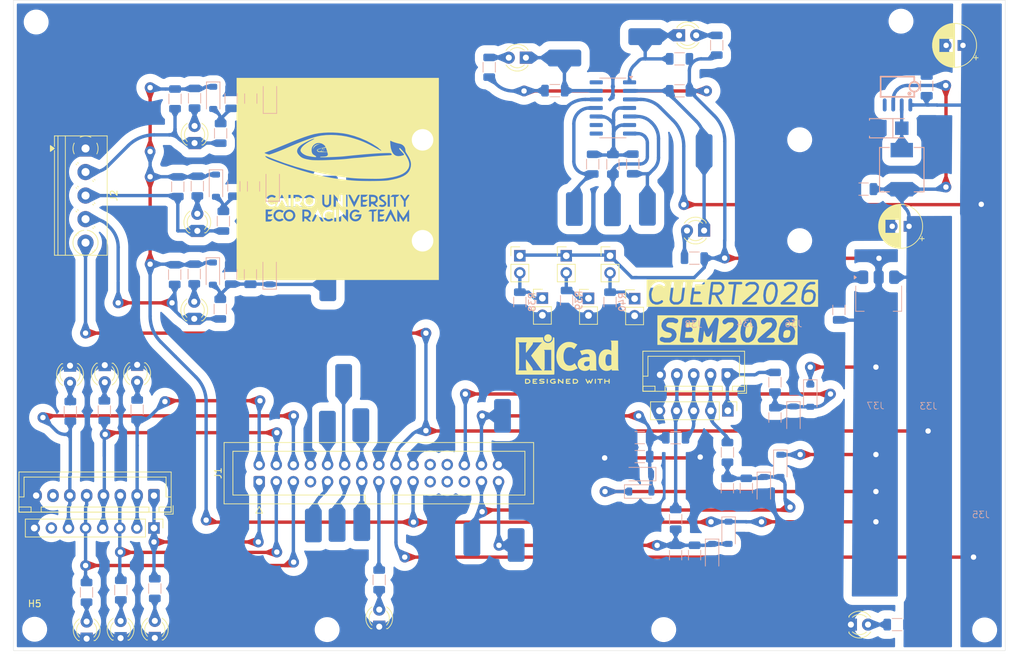
<source format=kicad_pcb>
(kicad_pcb
	(version 20241229)
	(generator "pcbnew")
	(generator_version "9.0")
	(general
		(thickness 1.6)
		(legacy_teardrops no)
	)
	(paper "A4")
	(layers
		(0 "F.Cu" signal)
		(2 "B.Cu" signal)
		(9 "F.Adhes" user "F.Adhesive")
		(11 "B.Adhes" user "B.Adhesive")
		(13 "F.Paste" user)
		(15 "B.Paste" user)
		(5 "F.SilkS" user "F.Silkscreen")
		(7 "B.SilkS" user "B.Silkscreen")
		(1 "F.Mask" user)
		(3 "B.Mask" user)
		(17 "Dwgs.User" user "User.Drawings")
		(19 "Cmts.User" user "User.Comments")
		(21 "Eco1.User" user "User.Eco1")
		(23 "Eco2.User" user "User.Eco2")
		(25 "Edge.Cuts" user)
		(27 "Margin" user)
		(31 "F.CrtYd" user "F.Courtyard")
		(29 "B.CrtYd" user "B.Courtyard")
		(35 "F.Fab" user)
		(33 "B.Fab" user)
		(39 "User.1" user)
		(41 "User.2" user)
		(43 "User.3" user)
		(45 "User.4" user)
	)
	(setup
		(pad_to_mask_clearance 0)
		(allow_soldermask_bridges_in_footprints no)
		(tenting front back)
		(pcbplotparams
			(layerselection 0x00000000_00000000_55555555_5755f5ff)
			(plot_on_all_layers_selection 0x00000000_00000000_00000000_00000000)
			(disableapertmacros no)
			(usegerberextensions no)
			(usegerberattributes yes)
			(usegerberadvancedattributes yes)
			(creategerberjobfile yes)
			(dashed_line_dash_ratio 12.000000)
			(dashed_line_gap_ratio 3.000000)
			(svgprecision 4)
			(plotframeref no)
			(mode 1)
			(useauxorigin no)
			(hpglpennumber 1)
			(hpglpenspeed 20)
			(hpglpendiameter 15.000000)
			(pdf_front_fp_property_popups yes)
			(pdf_back_fp_property_popups yes)
			(pdf_metadata yes)
			(pdf_single_document no)
			(dxfpolygonmode yes)
			(dxfimperialunits yes)
			(dxfusepcbnewfont yes)
			(psnegative no)
			(psa4output no)
			(plot_black_and_white yes)
			(plotinvisibletext no)
			(sketchpadsonfab no)
			(plotpadnumbers no)
			(hidednponfab no)
			(sketchdnponfab yes)
			(crossoutdnponfab yes)
			(subtractmaskfromsilk no)
			(outputformat 1)
			(mirror no)
			(drillshape 1)
			(scaleselection 1)
			(outputdirectory "")
		)
	)
	(net 0 "")
	(net 1 "+12V")
	(net 2 "GND")
	(net 3 "+5V")
	(net 4 "+3.3V")
	(net 5 "VShuntB_Cnd")
	(net 6 "/EN")
	(net 7 "/Brake")
	(net 8 "/A_IN")
	(net 9 "unconnected-(J1-Pin_22-Pad22)")
	(net 10 "/C_IN")
	(net 11 "Net-(D2-K)")
	(net 12 "/B_IN")
	(net 13 "/C_nSD")
	(net 14 "/B_nSD")
	(net 15 "/A_nSD")
	(net 16 "Net-(D3-A)")
	(net 17 "unconnected-(J4-Pin_7-Pad7)")
	(net 18 "AREF")
	(net 19 "VShuntC_Cnd")
	(net 20 "VShuntA_Cnd")
	(net 21 "Net-(D1-A)")
	(net 22 "VDCH")
	(net 23 "/HallSensorInterface_B/Hall")
	(net 24 "Net-(D6-A)")
	(net 25 "Net-(D11-A)")
	(net 26 "/HallSensorInterface_C/Hall")
	(net 27 "Net-(D14-A)")
	(net 28 "/HallSensorInterface_A/Hall")
	(net 29 "Net-(D21-A)")
	(net 30 "Net-(D22-A)")
	(net 31 "Net-(D23-A)")
	(net 32 "unconnected-(U1-ON{slash}OFF-Pad4)")
	(net 33 "Net-(D24-A)")
	(net 34 "Net-(D25-A)")
	(net 35 "Net-(D26-A)")
	(net 36 "unconnected-(J5-Pin_7-Pad7)")
	(net 37 "Net-(J1-Pin_9)")
	(net 38 "Net-(J1-Pin_11)")
	(net 39 "Net-(J1-Pin_10)")
	(net 40 "unconnected-(U3D-+-Pad9)")
	(net 41 "unconnected-(U3-Pad14)")
	(net 42 "unconnected-(U3D---Pad8)")
	(net 43 "/HallSensorInterface_B/HallCnd")
	(net 44 "/A_PhaseCnd")
	(net 45 "/HallSensorInterface_C/HallCnd")
	(net 46 "/HallSensorInterface_A/HallCnd")
	(net 47 "/C_PhaseCnd")
	(net 48 "/B_PhaseCnd")
	(net 49 "Net-(J1-Pin_14)")
	(net 50 "Net-(J1-Pin_13)")
	(net 51 "Net-(J1-Pin_12)")
	(net 52 "/A_Phase")
	(net 53 "/C_Phase")
	(net 54 "/B_Phase")
	(net 55 "Net-(U3A--)")
	(net 56 "/VdchCnd")
	(net 57 "/ZCD/A_PhaseCnd")
	(net 58 "/ZCD/B_PhaseCnd")
	(net 59 "/ZCD/C_PhaseCnd")
	(net 60 "/A_ZCD")
	(net 61 "Net-(D27-A)")
	(net 62 "/B_ZCD")
	(net 63 "Net-(D28-A)")
	(net 64 "/C_ZCD")
	(net 65 "Net-(D29-A)")
	(net 66 "/NTC1")
	(net 67 "/NTC2")
	(net 68 "/NTC3")
	(footprint "Connector_PinHeader_2.54mm:PinHeader_1x02_P2.54mm_Vertical" (layer "F.Cu") (at 197.75 60.95))
	(footprint "Connector_PinHeader_2.54mm:PinHeader_1x02_P2.54mm_Vertical" (layer "F.Cu") (at 204.25 60.95))
	(footprint "LED_THT:LED_D3.0mm" (layer "F.Cu") (at 218.225 57.2 180))
	(footprint "LibMain:DinRailPCBClip_P15" (layer "F.Cu") (at 176.35 49.916666))
	(footprint "LED_THT:LED_D3.0mm" (layer "F.Cu") (at 169.965 116.095 90))
	(footprint "Symbol:KiCad-Logo2_6mm_SilkScreen" (layer "F.Cu") (at 197.892514 75.604848))
	(footprint "Connector_PinHeader_2.54mm:PinHeader_1x05_P2.54mm_Vertical" (layer "F.Cu") (at 221.755 83.995 -90))
	(footprint "TerminalBlock_Phoenix:TerminalBlock_Phoenix_PT-1,5-5-3.5-H_1x05_P3.50mm_Horizontal" (layer "F.Cu") (at 126.3325 45 -90))
	(footprint "Capacitor_THT:CP_Radial_D6.3mm_P2.50mm" (layer "F.Cu") (at 256.68238 29.67 180))
	(footprint "LED_THT:LED_D3.0mm" (layer "F.Cu") (at 142.94 57.25 90))
	(footprint "LED_THT:LED_D3.0mm" (layer "F.Cu") (at 191.75 31.5 180))
	(footprint "Connector_PinHeader_2.54mm:PinHeader_1x08_P2.54mm_Vertical" (layer "F.Cu") (at 136.5 101.425 -90))
	(footprint "LibMain:B2B_Mount" (layer "F.Cu") (at 188.65 116.825))
	(footprint "Capacitor_THT:CP_Radial_D6.3mm_P2.50mm" (layer "F.Cu") (at 248.67 56.57 180))
	(footprint "LED_THT:LED_D3.0mm" (layer "F.Cu") (at 129.19 77.21 -90))
	(footprint "MountingHole:MountingHole_3.2mm_M3_DIN965" (layer "F.Cu") (at 119 26.2))
	(footprint "LED_THT:LED_D3.0mm" (layer "F.Cu") (at 134 77.16 -90))
	(footprint "MountingHole:MountingHole_3.2mm_M3_DIN965" (layer "F.Cu") (at 247.475 26.075))
	(footprint "MountingHole:MountingHole_3.2mm_M3_DIN965" (layer "F.Cu") (at 259.9 116.575))
	(footprint "Connector_PinHeader_2.54mm:PinHeader_1x02_P2.54mm_Vertical" (layer "F.Cu") (at 207.9 67.325))
	(footprint "LED_THT:LED_D3.0mm"
		(layer "F.Cu")
		(uuid "a5d57217-54aa-4eae-b1ed-60efeb568485")
		(at 126.5 117.8725 90)
		(descr "LED, diameter 3.0mm, 2 pins, generated by kicad-footprint-generator")
		(tags "LED")
		(property "Reference" "D23"
			(at 1.27 -2.96 90)
			(layer "F.SilkS")
			(hide yes)
			(uuid "283cbb4a-7186-4913-ba68-21a633f3d1c6")
			(effects
				(font
					(size 1 1)
					(thickness 0.15)
				)
			)
		)
		(property "Value" "LED"
			(at 1.27 2.96 90)
			(layer "F.Fab")
			(uuid "7cb51b7e-270c-47cc-afb4-037b6a610127")
			(effects
				(font
					(size 1 1)
					(thickness 0.15)
				)
			)
		)
		(property "Datasheet" ""
			(at 0 0 90)
			(layer "F.Fab")
			(hide yes)
			(uuid "62d04a4f-10b2-444f-8e64-a4abddd22f10")
			(effects
				(font
					(size 1.27 1.27)
					(thickness 0.15)
				)
			)
		)
		(property "Description" "Light emitting diode"
			(at 0 0 90)
			(layer "F.Fab")
			(hide yes)
			(uuid "9061affc-bbf4-4ff0-af7a-510fab0b622a")
			(effects
				(font
					(size 1.27 1.27)
					(thickness 0.15)
				)
			)
		)
		(property "Sim.Pins" "1=K 2=A"
			(at 0 0 90)
			(unlocked yes)
			(layer "F.Fab")
			(hide yes)
			(uuid "b5fcc109-f4fc-4912-b69e-74ff1584e8e7")
			(effects
				(font
					(size 1 1)
					(thickness 0.15)
				)
			)
		)
		(property ki_fp_filters "LED* LED_SMD:* LED_THT:*")
		(path "/39917d7a-de71-413c-a7ea-67846705c477")
		(sheetname "/")
		(sheetfile "ControllerInterface.kicad_sch")
		(attr through_hole)
		(fp_line
			(start -0.29 -1.236)
			(end -0.29 -1.08)
			(stroke
				(width 0.12)
				(type solid)
			)
			(layer "F.SilkS")
			(uuid "d2a35374-51f1-43e7-a89d-27467cf1094c")
		)
		(fp_line
			(start -0.29 1.08)
			(end -0.29 1.236)
			(stroke
				(width 0.12)
				(type solid)
			)
			(layer "F.SilkS")
			(uuid "dad562d8-9c95-4845-991e-63f8cbef6532")
		)
		(fp_arc
			(start -0.29 -1.235516)
			(mid 1.365624 -1.987701)
			(end 2.941397 -1.080061)
			(stroke
				(width 0.12)
				(type solid)
			)
			(layer "F.SilkS")
			(uuid "d7ac8cbb-58d7-4663-a744-a85451ad710a")
		)
		(fp_arc
			(start 0.229039 -1.08)
			(mid 1.269964 -1.5)
			(end 2.31091 -1.080049)
			(stroke
				(width 0.12)
				(type solid)
			)
			(layer "F.SilkS")
			(uuid "d5cbee35-6791-4f5c-91b1-aa5972e06f0f")
		)
		(fp_arc
			(start 2.31091 1.080049)
			(mid 1.269964 1.5)
			(end 0.229039 1.08)
			(stroke
				(width 0.12)
				(type solid)
			)
			(layer "F.SilkS")
			(uuid "399fc18f-64ff-4d0d-b6fa-9e8b7c4ab09c")
		)
		(fp_arc
			(start 2.941397 1.080061)
			(mid 1.365624 1.987701)
			(end -0.29 1.235516)
			(stroke
				(width 0.12)
				(type solid)
			)
			(layer "F.SilkS")
			(uuid "6860c64a-bb8e-4639-9860-d2efdf537c99")
		)
		(fp_line
			(start 3.69 -2.21)
			(end -1.15 -2.21)
			(stroke
				(width 0.05)
				(type solid)
			)
			(layer "F.CrtYd")
			(uuid "2cc5f814-0db7-417d-9cf1-6b5121ef4d24")
		)
		(fp_line
			(start -1.15 -2.21)
			(end -1.15 2.21)
			(stroke
				(width 0.05)
				(type solid)
			)
			(layer "F.CrtYd")
			(uuid "966c6b73-9fda-4b8b-b77f-ab0c4e953bdf")
		)
		(fp_line
			(start 3.69 2.21)
			(end 3.69 -2.21)
			(stroke
				(width 0.05)
				(type solid)
			)
			(layer "F.CrtYd")
			(uuid "348bf8c7-1eb3-4167-8779-2bf25f925c7e")
		)
		(fp_line
			(start -1.15 2.21)
			(end 3.69 2.21)
			(stroke
				(width 0.05)
				(type solid)
			)
			(layer "F.CrtYd")
			(uuid "a1052da3-c7ee-48a6-b724-75e1bd247ad7")
		)
		(fp_line
			(start -0.23 -1.16619)
			(end -0.23 1.16619)
			(stroke
				(width 0.1)
				(type solid)
			)
			(layer "F.Fab")
			(uuid "9aacc117-d085-47db-bebc-a6bd97e44e4f")
		)
		(fp_arc
			(start -0.23 -1.16619)
			(mid 3.17 -0.000037)
			(end -0.229955 1.166249)
			(stroke
				(width 0.1)
				(type solid)
			)
			(layer "F.Fab")
			(uuid "386a3a11-71f0-4aac-9462-b9b54b1d1f85")
		)
		(fp_circle
			(center 1.27 0)
			(end 2.77 0)
			(stroke
				(width 0.1)
				(type solid)
			)
			(fill no)
			(layer "F.Fab")
			(uuid "1e14a8bf-5c77-40e8-85fd-ea64a32edd4a")
		)
		(fp_text user "${REFERENCE}"
			(at 1.27 0 90)
			(layer "F.Fab")
			(uuid "55ad8f21-9c7d-428d-9275-1dd6e89a87eb")
			(effects
				(font
					(size 0.8 0.8)
					(thickness 0.12)
				)
			)
		)
		(pad "1" thru_hole rect
			(at 0 0 90)
			(size 1.8 1.8)
			(drill 0.9)
			(layers "*.Cu" "*.Mask")
			(remove_unused_layers no)
			(net 2 "GND")
			(pinfunction "K")
			(pintype "passive")
			(teardrops
				(best_length_ratio 0.5)
				(max_length 1)
				(best_width_ratio 1)
				(max_width 2)
				(curved_edges no)
				(filter_ratio 0.9)
				(enabled yes)
				(allo
... [1321353 chars truncated]
</source>
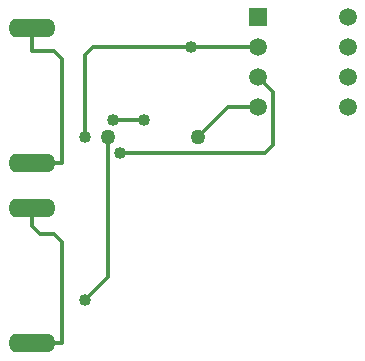
<source format=gbr>
%TF.GenerationSoftware,Novarm,DipTrace,3.1.0.1*%
%TF.CreationDate,2017-08-28T19:58:41+02:00*%
%FSLAX26Y26*%
%MOIN*%
%TF.FileFunction,Copper,L2,Bot*%
%TF.Part,Single*%
%TA.AperFunction,Conductor*%
%ADD13C,0.012992*%
%TA.AperFunction,ComponentPad*%
%ADD17R,0.059055X0.059055*%
%ADD18C,0.059055*%
%ADD21O,0.15748X0.062992*%
%ADD23C,0.05*%
%ADD24C,0.05*%
%TA.AperFunction,ViaPad*%
%ADD25C,0.04*%
G75*
G01*
%LPD*%
X716362Y1193996D2*
D13*
Y1468016D1*
X742346Y1494000D1*
X1069516D1*
X1294000D1*
Y1294000D2*
X1194000D1*
X1094000Y1194000D1*
X1294000Y1394000D2*
X1343016Y1344984D1*
Y1166993D1*
X1317031Y1141008D1*
X835008D1*
X913984Y1251992D2*
X809024D1*
X716362Y649315D2*
X794000Y726953D1*
Y1194000D1*
X541638Y1556205D2*
Y1479236D1*
X613882D1*
X639866Y1453252D1*
Y1107386D1*
X541638D1*
Y956205D2*
Y897346D1*
X567622Y871362D1*
X613882D1*
X639866Y845378D1*
Y507386D1*
X541638D1*
D25*
X1069516Y1494000D3*
X716362Y1193996D3*
X835008Y1141008D3*
X809024Y1251992D3*
X913984D3*
X716362Y649315D3*
D17*
X1294000Y1594000D3*
D18*
Y1494000D3*
Y1394000D3*
Y1294000D3*
X1594000D3*
Y1394000D3*
Y1494000D3*
Y1594000D3*
D21*
X541638Y1107386D3*
Y1556205D3*
Y507386D3*
Y956205D3*
D23*
X794000Y1194000D3*
D24*
X1094000D3*
M02*

</source>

········

**Task to complete**
Looking at the data above, report how many of its lines include the word "LibMain". The number alone is the answer.

**Task response**
2